Ten deploys a day was the tech talk that started DevOps as an integrated practice for software development. However, if they simply pushed out code without checking it, then the story would have been different. Without testing the code, it would be more like 10 or more Disasters a day… A down production site would result in some serious consequences such as:
- Loss of customers
- Loss of confidence in the company
- Loss of employment for all who are involved
You get the pictures. Though the use of automation is a key principle of DevOps, automation is also an efficient way to multiply human error. Without efficient testing of code, CICD would be meaningless. If you write code quickly and deploy it, BUT it’s broken code, well you defeated the purpose of having software rapidly deployed and updated. Testing of code is one of the most fundamental part of DevOps there is.
But I’m a great coder and I don’t make mistakes…(or whatever is your excuse)
Well, that may be the case, however as your software product grows and more people are touching a code, the likelyhood some form of human error (that may not be yours) will be introduced into the code. It’s bad enough when you haven’t worked on the code let’s say in a couple of weeks, you don’t remember what you did. You don’t want to be called back into work on a Friday because your code changes you created bombs out on a production system… Test for it so you can sleep soundly knowing that you have a safety net in place.
Writing tests is a fundamental practice.
The fundamentals – Vince Lombarti, who is know as the winningest coaches in football once went to the lockerroom of his players after they had a major loss from a previous season and said .“..This is a football…” Part of writing good code is writing checks or tests for your code. Unfortunately, many programmers don’t write tests for their code, especially web developers who are use to just writing and fixing it as it breaks. It has been my experience that the reason many programmers don’t test code is quite simply, they don’t know how. We’ll get you pointed the right direction.
What are the various test you can do for code?
There are hundreds of different tests you can do on software, some are appropriate and some are not appropriate for testing your software. Here are a list of some of the more common tests. For the purpose of testing in a DevOps environment, there are basically two categories of test you can do for code. I’ll put particular emphasis on what are the must have tests. We’ll cover the must have tests. We’ll touch on the other tests.
These are the most basic test we need to have in place for Continuous Integration.
- Unit testing
- Integration testing
- Systems testing
- Acceptance testing
Non Functional Tests
These are also important tests but are not functional test (testing key functions in software) to have AFTER you have the core functional test in place. Here are a few non functional tests.

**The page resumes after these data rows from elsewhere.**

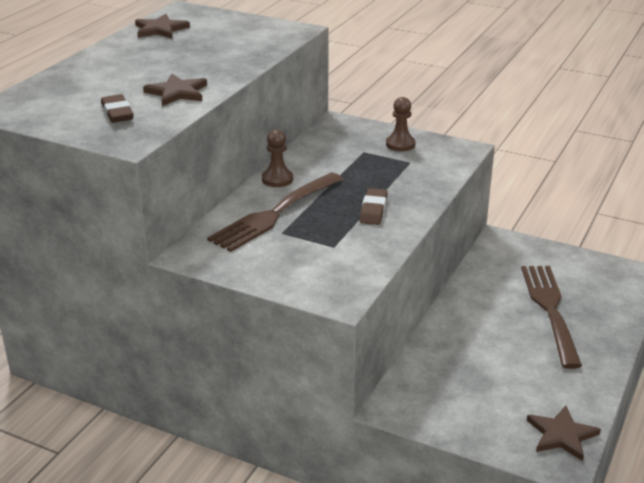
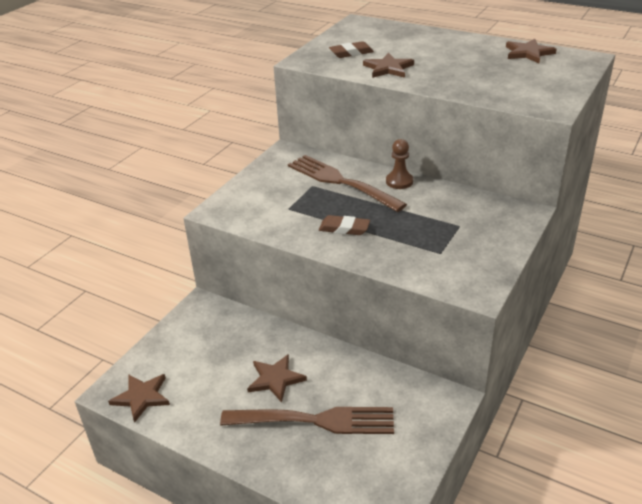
camera: 95 degrees right, 5 degrees up
(400, 144) = (480, 249): brown pawn -> none
(504, 337) = (275, 379): none -> brown star

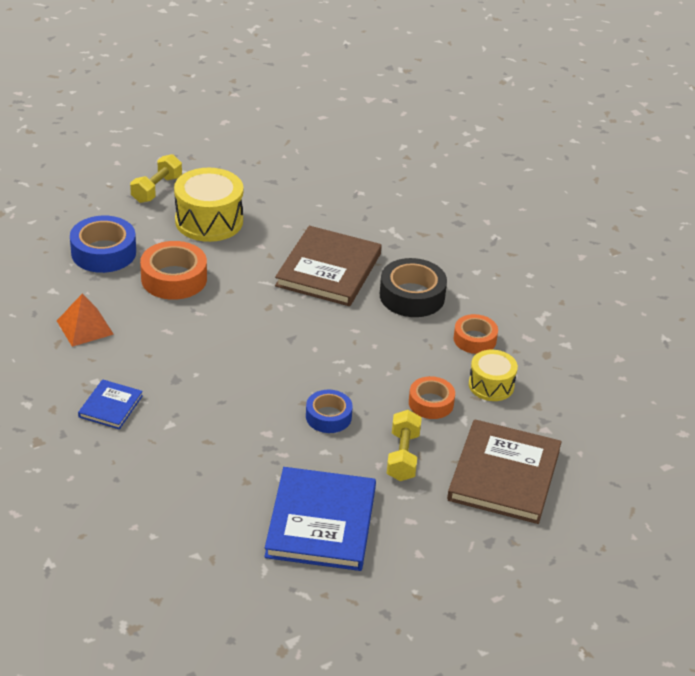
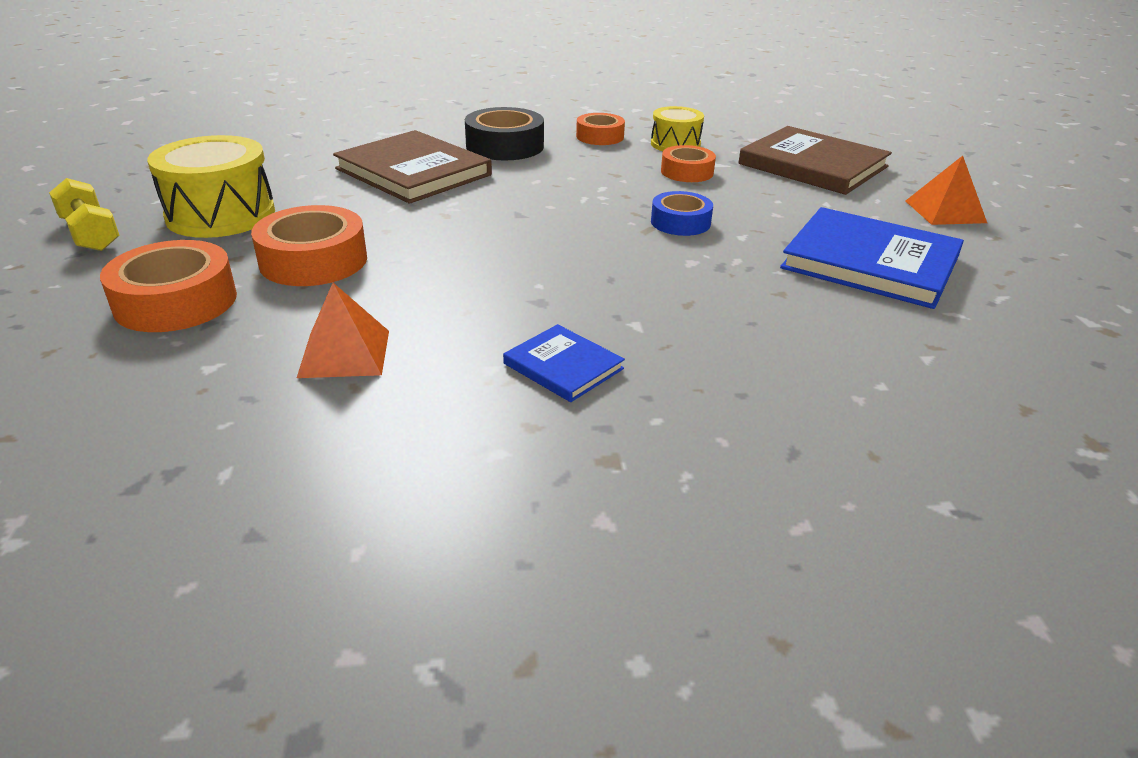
camera: 65 degrees left, 5 degrees down
(103, 252) = (176, 301): blue tape -> orange tape
(402, 456) = (767, 200): yellow dumbbell -> none
(452, 564) = (945, 211): none -> orange pyramid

- Security testing – find security holes and exploits in your code.
- Performance testing – find out how quickly your code runs.
- Stress testing – find out how much load your application can take before it degrades or breaks.
Behavioral driven testing
This is influenced by BDD – Behavior driven development which is at the core TDD – Test driven development where development of software is defined by very specific test cases. In the case of BDD, the tests are defined in terms of a user story. This affects how you would write unit tests and acceptance tests. Testing frameworks like cucumber support this kind of writing of user stories.
Every bit of function you write should (must) be unit tested. It should be the most basic test that is used with any code that goes into production.
Basic principles of unit testing.
Test the smallest testable part of an application. That is a unittest.
Write your function to handle a particular error – i.e. division by zero.
test fixture – what’s needed to perform a test
Write a test case – 1/0
Write an assertion. Unit test assertion functions are very simple, they are functions that call your function and compares the returned result or state or value. For instance if you function returns a numeric value, you may use an assertion like
functionx > 0
This is dependent on your framework or library as far as if it supports different conditions for testing assertion.
You can read more about unit testing here.
This is also very important. What if the guys who are responsible for writing the database interface makes a change that the busness logic guy didn’t know about or the frontend guys didn’t know about the change in the functions for business logic. Your code justs breaks and that’s not good for your mental health. You can read more about integration testing here.
This is what your customer sees and interacts with. This is probably the most time consuming part of writing tests for. Never the less, if the customer is not able to press the “pay” button, you and your company are going to lose money…and that’s not good. Your going to catch this with a good automated testing approach. These days if your testing a web app or website, use selenium or a framework that drive selenium to test the web interface with clicks and data input values. You can record your test using the Selenium IDE in Firefox or Chrome. It will take some massaging of your recording to make a good automated acceptance test.
Depending on your testing strategy, your approach and framework you will use will vary. Regardless of your approach, I’ll always recommend unit testing your code.
Tying it in to DevOps
Continuous integration is a strategy and software testing being both a strategy for instance Behavior driven development with various frameworks as tactics such as cucumber as a framework that supports Behavior driven testing.
Without software testing and a sound testing methodology, you couldn’t have Continuous integration. That is the Holy Grail of DevOps.
I am open to any comments or suggestions to this article. Until then have a good day.